La storia di Anthem rivela come un’ambizione senza una chiara visione narrativa possa condurre al fallimento, nonostante il sostegno di un grande editore.

Marco Vescovi
Marco Vescovi
Appassionato di open world, indie e lore appassionanti, ma anche di Fantascienza e mondi fantastici.
Anthem: origini, ambizioni e cause di un insuccesso

Con la chiusura definitiva di Anthem prevista per gennaio, torna l’analisi sulle ragioni di un progetto tanto ambizioso quanto fallimentare, e sui motivi che ne determinarono l’approvazione iniziale. Mark Darrah, ex dirigente di BioWare e veterano della saga Mass Effect, ha spiegato come le radici di Anthem affondino in scelte strategiche e culturali ben più ampie delle semplici aspettative di mercato.

Le origini del progetto

All’inizio degli anni 2010, il team di BioWare cercava una nuova direzione creativa. La leadership di Mass Effect, pur di successo, mostrava segni di stanchezza, spingendo i dirigenti a esplorare formule innovative di narrazione e interazione con il pubblico. L’idea alla base di Anthem — all’epoca sviluppato con il nome in codice “Dylan” — era coniugare lo storytelling tipico di BioWare con un modello di business più flessibile, adatto alle tendenze emergenti del mercato videoludico.

La proposta prevedeva un’esperienza cooperativa online persistente, arricchita da una narrazione dinamica e da un sistema di monetizzazione in grado di garantire coinvolgimento a lungo termine. “Dylan” non era soltanto un titolo provvisorio, ma il simbolo di un rinnovamento dell’identità aziendale.

Obiettivi e aspettative

Secondo Darrah, la strategia puntava a generare ricavi comparabili a quelli di franchise di enorme successo come FIFA. L’obiettivo era unire l’abilità narrativa di BioWare a un modello commerciale basato su servizi live, microtransazioni e abbonamenti, prolungando così il ciclo di vita del prodotto.

Arthur Hudson, general manager, e Casey Hudson, lead designer e dirigente di BioWare, immaginavano Anthem come più di un semplice gioco: un’iniziativa di business perfettamente in linea con le logiche del live service e le dinamiche del mercato globale. Electronic Arts, editore di BioWare, incoraggiò questa visione, puntando a un prodotto capace di innovare e generare profitti in tempi rapidi.

Le difficoltà e il declino

Nonostante l’ambizione, il progetto non riuscì a concretizzare le aspettative. Anthem non raggiunse gli obiettivi di vendita e coinvolgimento previsti, portando nel febbraio 2021 alla sospensione definitiva dello sviluppo, nonostante i piani per un massiccio aggiornamento.

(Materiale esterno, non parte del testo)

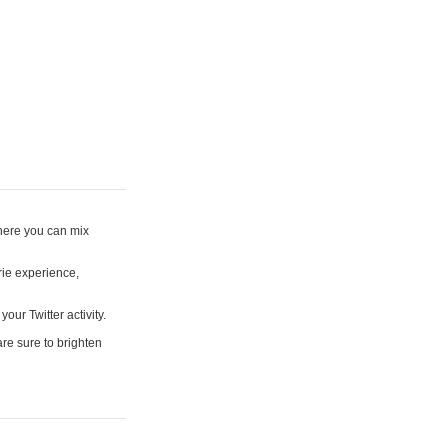
where you can mix
rie experience,
your Twitter activity.
are sure to brighten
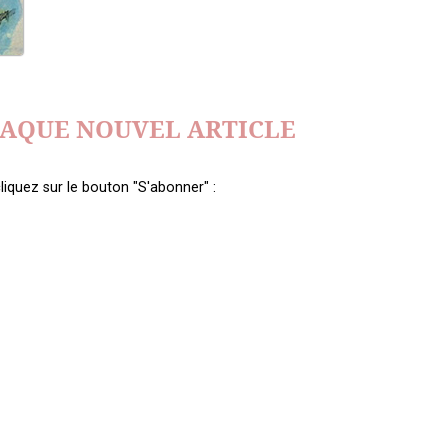
HAQUE NOUVEL ARTICLE
liquez sur le bouton "S'abonner" :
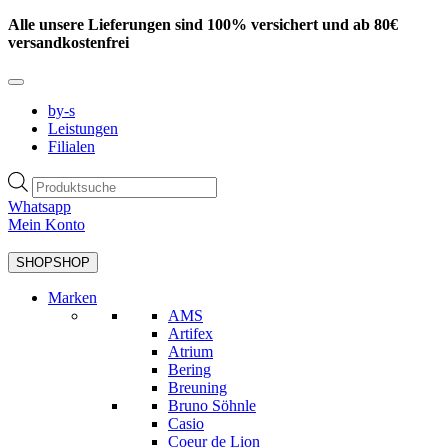
Zum
Alle unsere Lieferungen sind 100% versichert und ab 80€
Inhalt
versandkostenfrei
springen
by-s
Leistungen
Filialen
Products
search
Whatsapp
Mein Konto
SHOP
SHOP
Marken
AMS
Artifex
Atrium
Bering
Breuning
Bruno Söhnle
Casio
Coeur de Lion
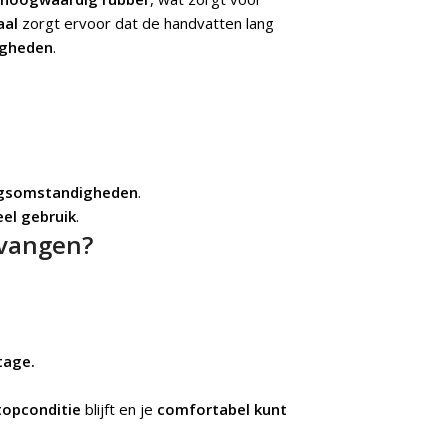
aal
zorgt ervoor dat de handvatten lang
igheden
.
gsomstandigheden
.
eel gebruik
.
rvangen?
tage.
topconditie
blijft en je
comfortabel kunt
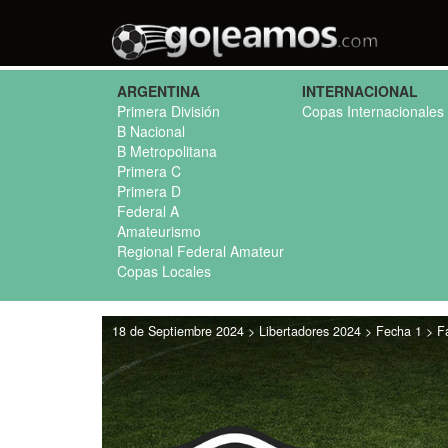
ARGENTINA
INTERNACIONAL
Primera División
Copas Internacionales
B Nacional
B Metropolitana
Primera C
Primera D
Federal A
Amateurismo
Regional Federal Amateur
Copas Locales
18 de Septiembre 2024 > Libertadores 2024 > Fecha 1 > Fa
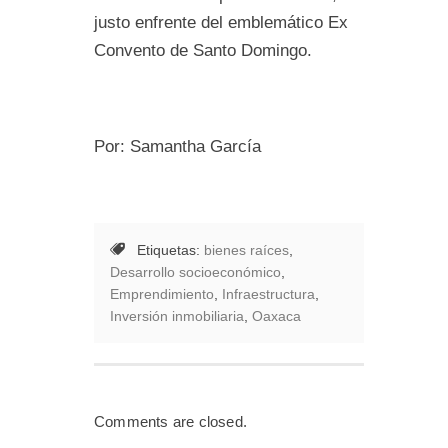
justo enfrente del emblemático Ex
Convento de Santo Domingo.
Por: Samantha García
Etiquetas:
bienes raíces
,
Desarrollo socioeconómico
,
Emprendimiento
,
Infraestructura
,
Inversión inmobiliaria
,
Oaxaca
Comments are closed.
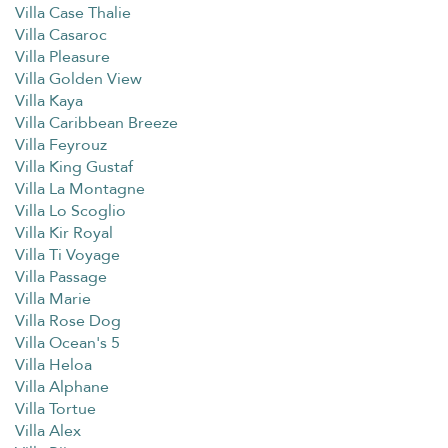
Villa Case Thalie
Villa Casaroc
Villa Pleasure
Villa Golden View
Villa Kaya
Villa Caribbean Breeze
Villa Feyrouz
Villa King Gustaf
Villa La Montagne
Villa Lo Scoglio
Villa Kir Royal
Villa Ti Voyage
Villa Passage
Villa Marie
Villa Rose Dog
Villa Ocean's 5
Villa Heloa
Villa Alphane
Villa Tortue
Villa Alex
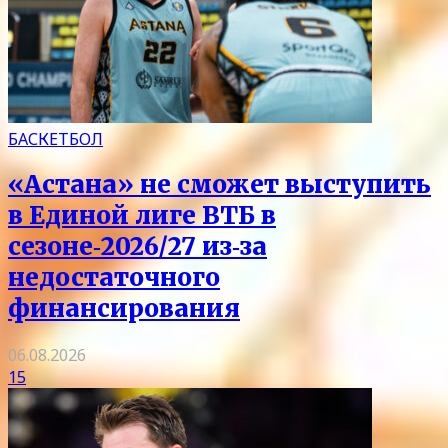
БАСКЕТБОЛ
«Астана» не сможет выступить
в Единой лиге ВТБ в
сезоне‑2026/27 из‑за
недостаточного
финансирования
06.08.2026
15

Darrah ha sottolineato che il problema principale risiedeva nella mancanza di una chiara direzione narrativa. “Non era Destiny, non era Borderlands, e non era Mass Effect”, ha spiegato, evidenziando come la difficoltà di definire un’identità precisa avesse ostacolato la coerenza del progetto. L’integrazione tra narrazione tradizionale e struttura da epopea online si rivelò più complessa del previsto, lasciando il gioco privo di un equilibrio solido tra trama e gameplay.

Un caso emblematico per l’industria

La vicenda di Anthem mostra quanto sia cruciale una visione narrativa ben definita, capace di sostenere anche le ambizioni commerciali più elevate. Sacrificare la coerenza creativa in favore delle logiche di mercato può compromettere la riuscita di un progetto, soprattutto in produzioni di grande scala. Il caso rimane un monito per le future iniziative di BioWare e dell’industria nel suo complesso: innovazione, storytelling e sostenibilità economica devono procedere di pari passo.